Longitudinal analyses revealed a promising prognostic biomarker during severe COVID-19 infection. Patients who required mechanical ventilation showed, in all assessed time-points, a continuous sCD137 increase especially, in the first 12 days of ICU admission with a distinct evolution since symptoms onset. Regarding thromboembolic events, no differences were observed in the evolution of sCD137 levels. (Fig. 2 ; Table 1).

Fig. 2

Longitudinal analyses of soluble CD137 levels in COVID-19 patients during ICU hospitalization according to clinical outcomes. Error bars represent the means and standard error at each collection time point. Each dot of two axis dispersion graphs represents an individual patient measure per within time point. Pearson regression coefficient and lines are presented by the clinical outcome invasive ventilation (n=34) and thrombotic events (n=18).

Discussion

In severe COVID-19 cases, long stay in ICU and potential health system collapse is a threat; therefore, early identification of reliable biomarkers, especially in ICU patients, is of paramount importance.[3] In this brief report, we identify sCD137 as a biomarker of disease severity evaluating mechanical ventilation risk.

In severe COVID-19 cases, an unbalanced immune response is seen, with pro and anti-inflammatory cytokines playing a crucial role in disease progression and prognosis.[5] Zhang et al, described the association with high anti-inflammatory cytokine levels, Il-6 and IL-8, and low lymphocytes counts, including B, T and NK cells, in severe COVID-19.[1]

In peripheral blood, neutrophil-to-lymphocyte ratio is associated with worse outcome; with a ratio over 3.63 correlating with higher mortality rate.[6] In our study, median neutrophil-to-lymphocyte ratio was 9.8, highlighting the disease severity in our cohort. In addition, sCD137 was associated with elevated serum C-reactive protein.

CD137 (IBB-4 or TNFRSF9), is a member of TNF receptor family, CD137 and CD137 ligand (lCD137) are activated when they are linked, having a role in immune response regulation in different cells subsets, especially CD8+T cells. Functionally, they can enhance defense system against pathogens. [7,8] sCD137 is released as a regulator in excessive T-cell state excitation. [9,10] Soluble forms competitively control function of their membrane-bound counterparts, hence sCD137 blocks CD137 function.

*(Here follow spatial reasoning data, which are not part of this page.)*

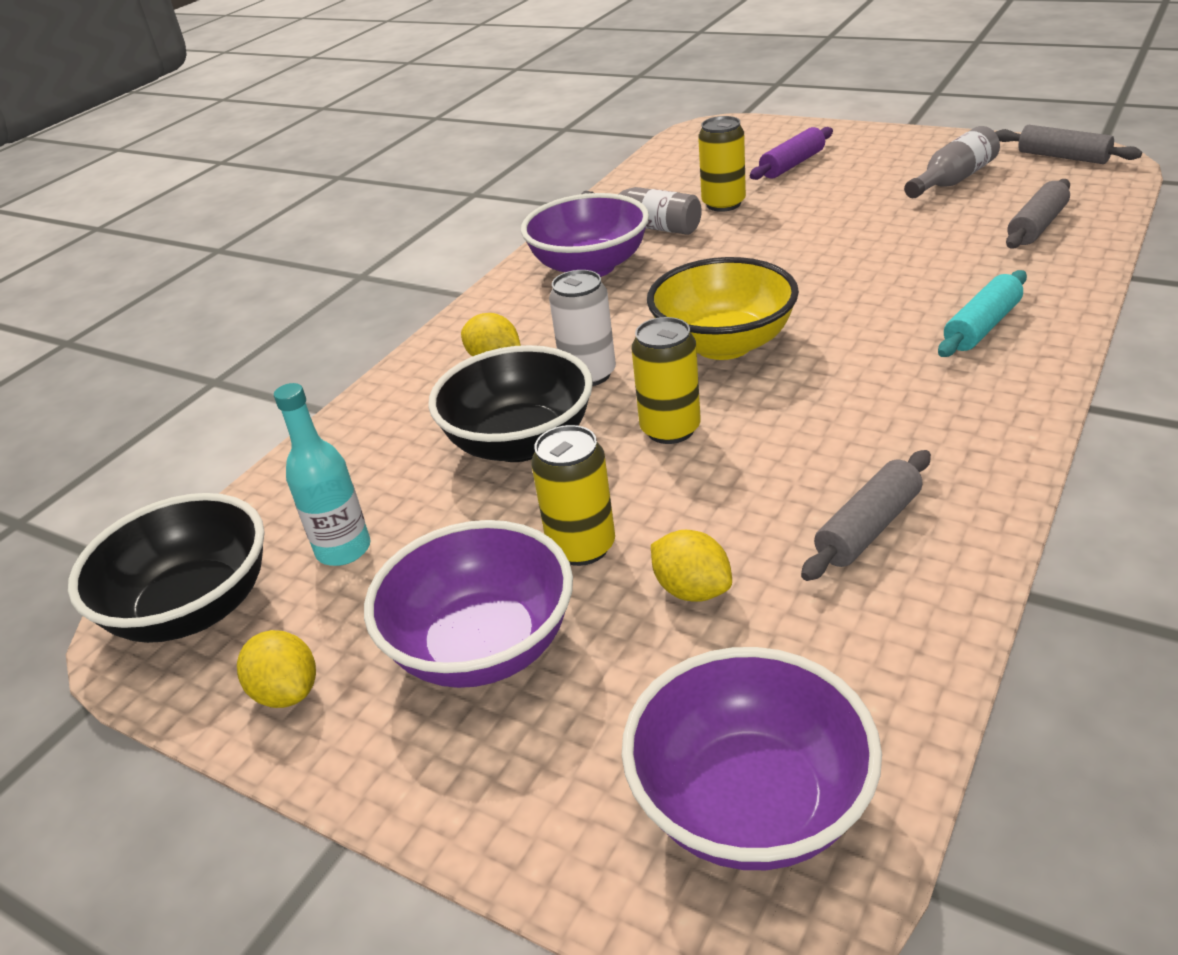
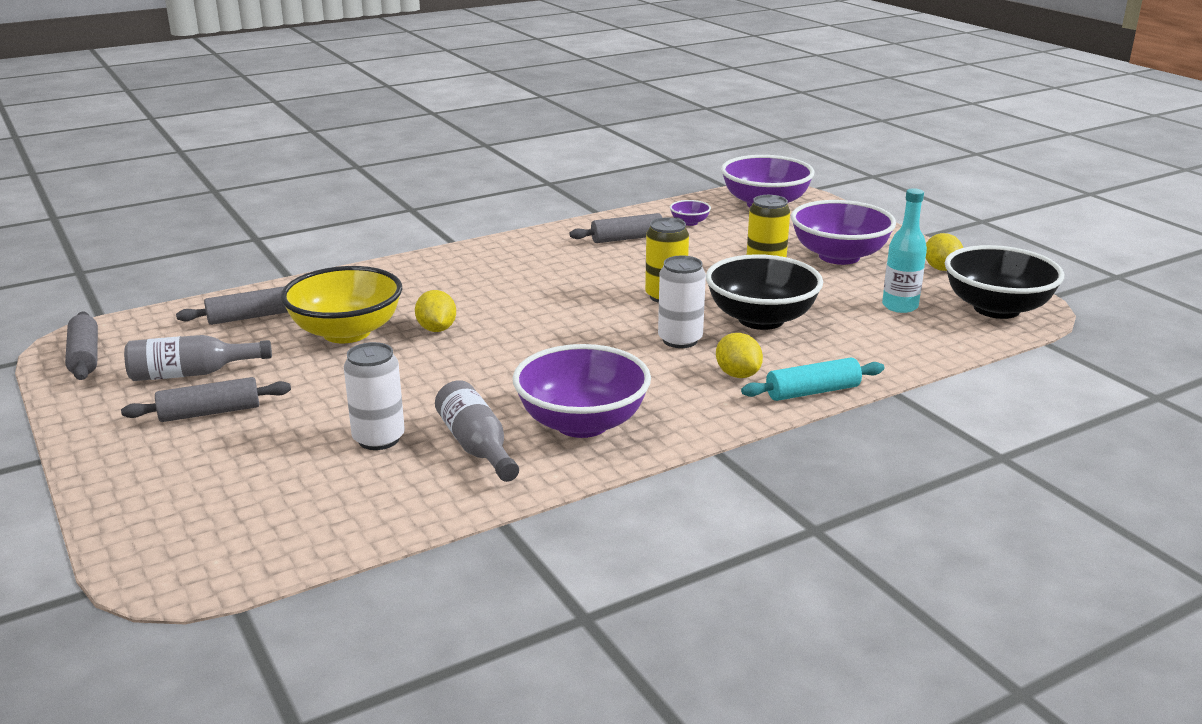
camera: 155 degrees left, 10 degrees down
yellow bowl [647,257,799,360] -> yellow bowl moved to [281,266,402,343]
yellow lemon [651,530,732,602] -> yellow lemon moved to [415,290,456,332]
yellow can [698,116,746,212] -> white can [344,342,405,450]
purple rolling pin [750,127,833,180] -> none
turquoise rolling pin [938,270,1027,357] -> turquoise rolling pin moved to [741,357,884,401]
none -> grey rolling pin [121,377,291,422]
none -> purple bowl [670,200,711,226]

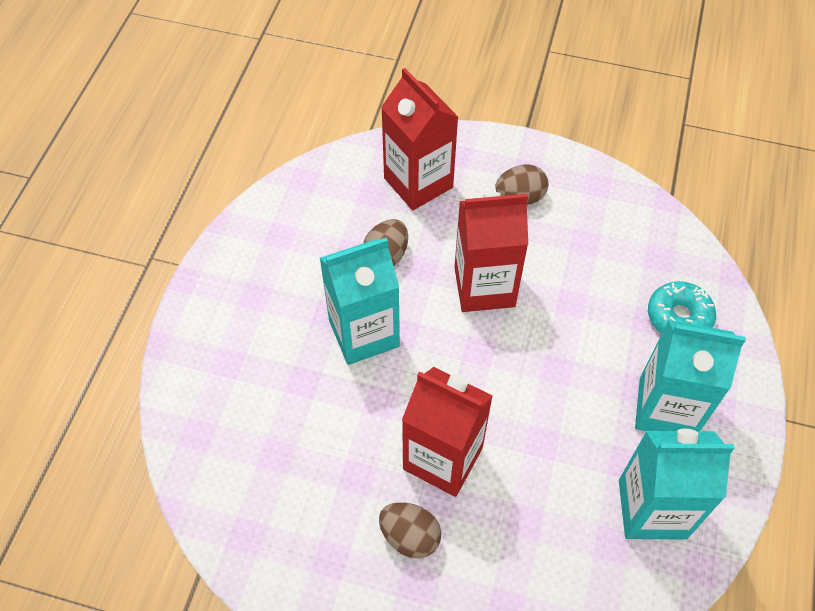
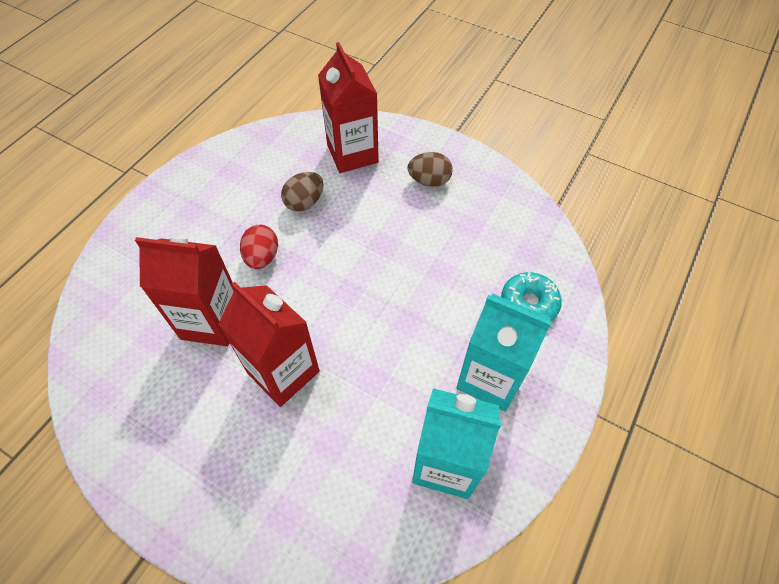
camera: 15 degrees right, 0 degrees up
turquoise carton [320,237,400,365] -> red egg [240,225,278,269]
brown egg [379,502,441,559] -> none
red carton [454,192,528,312] -> red carton moved to [135,236,234,346]

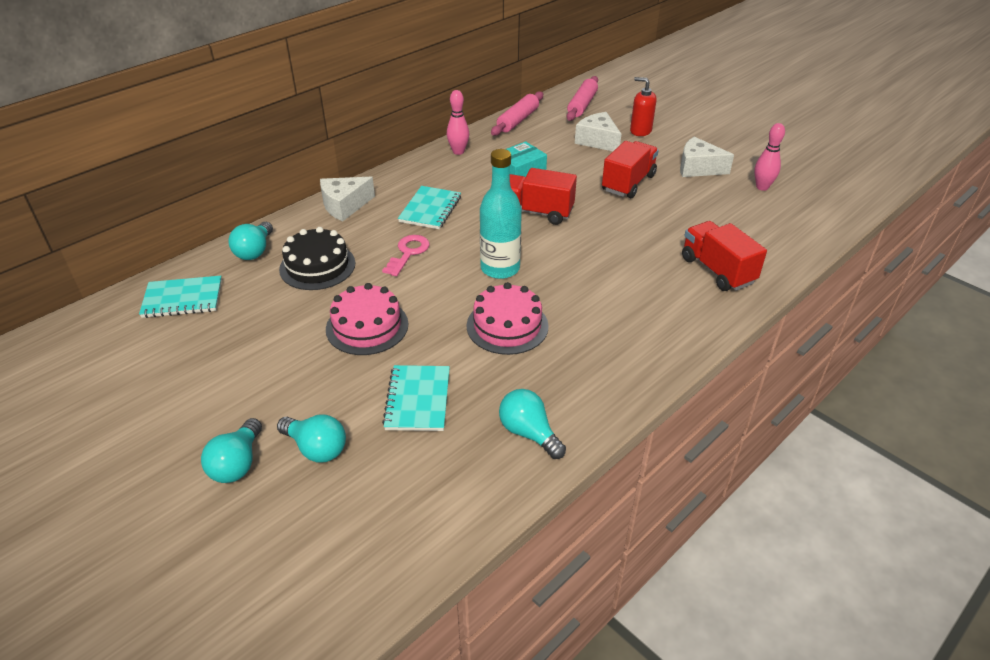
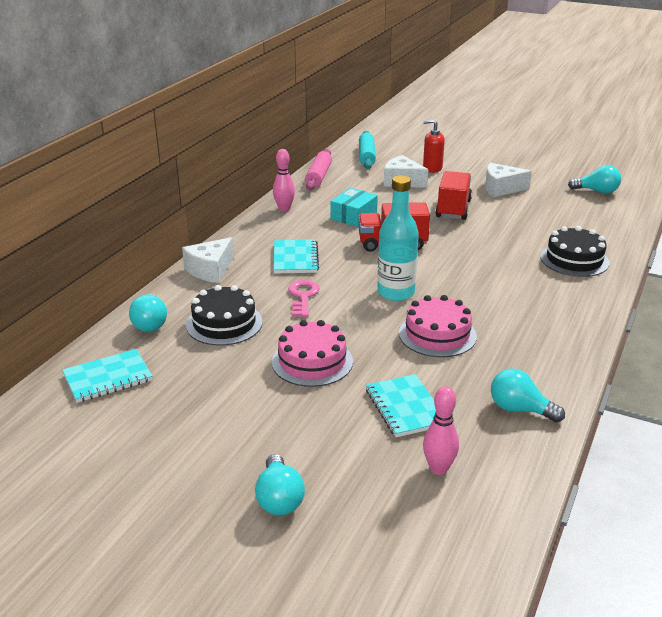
camera: 20 degrees left, 10 degrees down
turquoise light bulb [277,415,346,463] -> turquoise light bulb moved to [568,165,621,194]
pink rolling pin [567,76,598,121] -> turquoise rolling pin [359,131,376,169]
red truck [682,221,767,291] -> black cake [540,226,609,277]
pink bowling pin [754,123,785,191] -> pink bowling pin moved to [423,386,459,475]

In severe influenza infection, lack of CD137 was associated with decreased CD8 T cells in infected pulmonary cells, consequently reducing viral clearance, causing lung function impairment and higher mortality rate.[8] Kong et al investigated soluble forms in COVID-19 and found that those were persistently increased in severe cases.[9]

Ajami et al, developed tests with a recombinant CD137-Fc protein evaluating immune responses in vitro, showing potential effect in immune modulation during coronavirus infection, especially in cytokine-release syndrome. This therapy approach probably should be tested in association with antiviral treatment. [11]

In our study, sCD137 were significantly higher in patients compared to healthy controls, additionally we evaluate samples into COVID-19 infection course in six different time points. Furthermore, a significant relation between COVID-19 severity and sCD137, using WHO clinical scores, during the infection, was shown. [2] We also showed that increased sCD137 levels was related with the need of mechanical ventilation and worse outcome. Our findings point towards a more anti-inflammatory response in severe cases, as sCD137 affect CD8 cytotoxic response and viral clearance.

To date, this is the first report addressing sCD137 as a promising biomarker for COVID-19 severity and risk of mechanical ventilation. Moreover, could be substantial to decision making for early intervention therapy or for clinical trials design. Noteworthy, we could not evaluate the sCD137 mortality rate impact due to our small sample size, further multicentric studies and larger cohorts are warranted.